==== Source information ====
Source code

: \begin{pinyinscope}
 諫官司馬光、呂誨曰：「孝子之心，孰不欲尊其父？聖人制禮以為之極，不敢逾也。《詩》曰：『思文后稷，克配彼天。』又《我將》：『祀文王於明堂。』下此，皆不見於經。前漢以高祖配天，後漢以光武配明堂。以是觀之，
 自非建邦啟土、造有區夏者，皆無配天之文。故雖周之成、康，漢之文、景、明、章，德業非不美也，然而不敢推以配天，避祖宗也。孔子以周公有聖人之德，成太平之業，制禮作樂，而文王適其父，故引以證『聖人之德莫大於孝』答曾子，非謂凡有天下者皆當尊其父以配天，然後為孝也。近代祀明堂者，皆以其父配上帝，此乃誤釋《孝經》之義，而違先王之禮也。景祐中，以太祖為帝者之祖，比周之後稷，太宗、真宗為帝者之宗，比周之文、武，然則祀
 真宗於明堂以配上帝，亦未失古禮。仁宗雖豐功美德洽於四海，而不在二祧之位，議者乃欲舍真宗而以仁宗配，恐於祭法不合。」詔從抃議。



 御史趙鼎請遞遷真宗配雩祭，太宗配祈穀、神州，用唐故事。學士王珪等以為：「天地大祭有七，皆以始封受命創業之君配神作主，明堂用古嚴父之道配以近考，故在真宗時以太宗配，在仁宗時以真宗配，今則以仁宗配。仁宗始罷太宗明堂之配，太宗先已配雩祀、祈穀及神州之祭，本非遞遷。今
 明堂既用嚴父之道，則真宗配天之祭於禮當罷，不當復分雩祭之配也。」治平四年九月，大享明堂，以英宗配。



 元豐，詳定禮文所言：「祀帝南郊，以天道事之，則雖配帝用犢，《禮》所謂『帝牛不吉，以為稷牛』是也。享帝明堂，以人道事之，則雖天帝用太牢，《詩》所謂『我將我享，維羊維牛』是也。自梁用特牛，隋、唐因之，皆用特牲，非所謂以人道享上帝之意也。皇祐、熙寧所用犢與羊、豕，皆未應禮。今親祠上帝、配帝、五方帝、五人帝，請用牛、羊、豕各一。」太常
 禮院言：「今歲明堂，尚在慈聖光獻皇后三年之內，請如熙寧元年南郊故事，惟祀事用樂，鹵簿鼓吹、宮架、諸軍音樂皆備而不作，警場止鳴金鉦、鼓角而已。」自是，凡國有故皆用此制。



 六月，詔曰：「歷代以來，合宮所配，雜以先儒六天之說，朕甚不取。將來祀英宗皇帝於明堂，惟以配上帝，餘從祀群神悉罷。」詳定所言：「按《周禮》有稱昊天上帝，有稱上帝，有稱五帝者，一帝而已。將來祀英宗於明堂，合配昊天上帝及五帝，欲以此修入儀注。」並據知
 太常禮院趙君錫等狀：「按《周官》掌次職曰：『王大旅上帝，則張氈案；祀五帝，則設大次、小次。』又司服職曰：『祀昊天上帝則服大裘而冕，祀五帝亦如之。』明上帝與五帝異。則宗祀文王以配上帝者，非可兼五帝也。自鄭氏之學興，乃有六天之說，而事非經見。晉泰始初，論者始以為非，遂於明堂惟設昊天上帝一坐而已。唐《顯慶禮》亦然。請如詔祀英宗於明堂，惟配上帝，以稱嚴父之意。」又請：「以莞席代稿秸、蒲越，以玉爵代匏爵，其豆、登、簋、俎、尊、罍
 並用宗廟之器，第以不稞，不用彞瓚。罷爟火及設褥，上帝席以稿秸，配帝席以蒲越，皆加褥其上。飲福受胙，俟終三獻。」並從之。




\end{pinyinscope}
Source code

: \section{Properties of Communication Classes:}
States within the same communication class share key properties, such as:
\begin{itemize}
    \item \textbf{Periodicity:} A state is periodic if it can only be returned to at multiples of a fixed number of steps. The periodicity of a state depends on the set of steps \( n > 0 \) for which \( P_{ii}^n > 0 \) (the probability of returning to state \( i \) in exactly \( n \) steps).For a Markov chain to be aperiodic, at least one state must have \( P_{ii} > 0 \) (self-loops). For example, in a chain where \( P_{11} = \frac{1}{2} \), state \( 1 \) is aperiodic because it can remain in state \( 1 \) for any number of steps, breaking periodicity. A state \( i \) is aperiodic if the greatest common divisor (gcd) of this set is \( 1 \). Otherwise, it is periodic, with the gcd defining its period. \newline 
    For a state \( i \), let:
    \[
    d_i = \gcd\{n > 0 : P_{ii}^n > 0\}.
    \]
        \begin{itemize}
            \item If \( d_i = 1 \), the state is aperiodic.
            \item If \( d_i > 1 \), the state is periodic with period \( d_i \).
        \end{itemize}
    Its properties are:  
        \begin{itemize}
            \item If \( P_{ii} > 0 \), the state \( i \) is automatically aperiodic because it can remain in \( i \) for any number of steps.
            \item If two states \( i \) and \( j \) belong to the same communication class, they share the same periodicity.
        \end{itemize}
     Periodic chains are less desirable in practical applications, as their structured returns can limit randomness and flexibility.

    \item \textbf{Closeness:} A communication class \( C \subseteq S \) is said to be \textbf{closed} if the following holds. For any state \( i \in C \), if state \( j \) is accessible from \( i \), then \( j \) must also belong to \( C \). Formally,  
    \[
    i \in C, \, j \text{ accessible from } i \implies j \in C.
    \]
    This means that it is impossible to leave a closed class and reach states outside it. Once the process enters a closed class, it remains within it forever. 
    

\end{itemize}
====
Problem to solve → The line containing "自非建邦啟土、造有區夏者，皆" marks the end. Please print exactly every line from the top of the data to it, both included, and nothing more.

Exercise result →
Source code

: \begin{pinyinscope}
 諫官司馬光、呂誨曰：「孝子之心，孰不欲尊其父？聖人制禮以為之極，不敢逾也。《詩》曰：『思文后稷，克配彼天。』又《我將》：『祀文王於明堂。』下此，皆不見於經。前漢以高祖配天，後漢以光武配明堂。以是觀之，
 自非建邦啟土、造有區夏者，皆無配天之文。故雖周之成、康，漢之文、景、明、章，德業非不美也，然而不敢推以配天，避祖宗也。孔子以周公有聖人之德，成太平之業，制禮作樂，而文王適其父，故引以證『聖人之德莫大於孝』答曾子，非謂凡有天下者皆當尊其父以配天，然後為孝也。近代祀明堂者，皆以其父配上帝，此乃誤釋《孝經》之義，而違先王之禮也。景祐中，以太祖為帝者之祖，比周之後稷，太宗、真宗為帝者之宗，比周之文、武，然則祀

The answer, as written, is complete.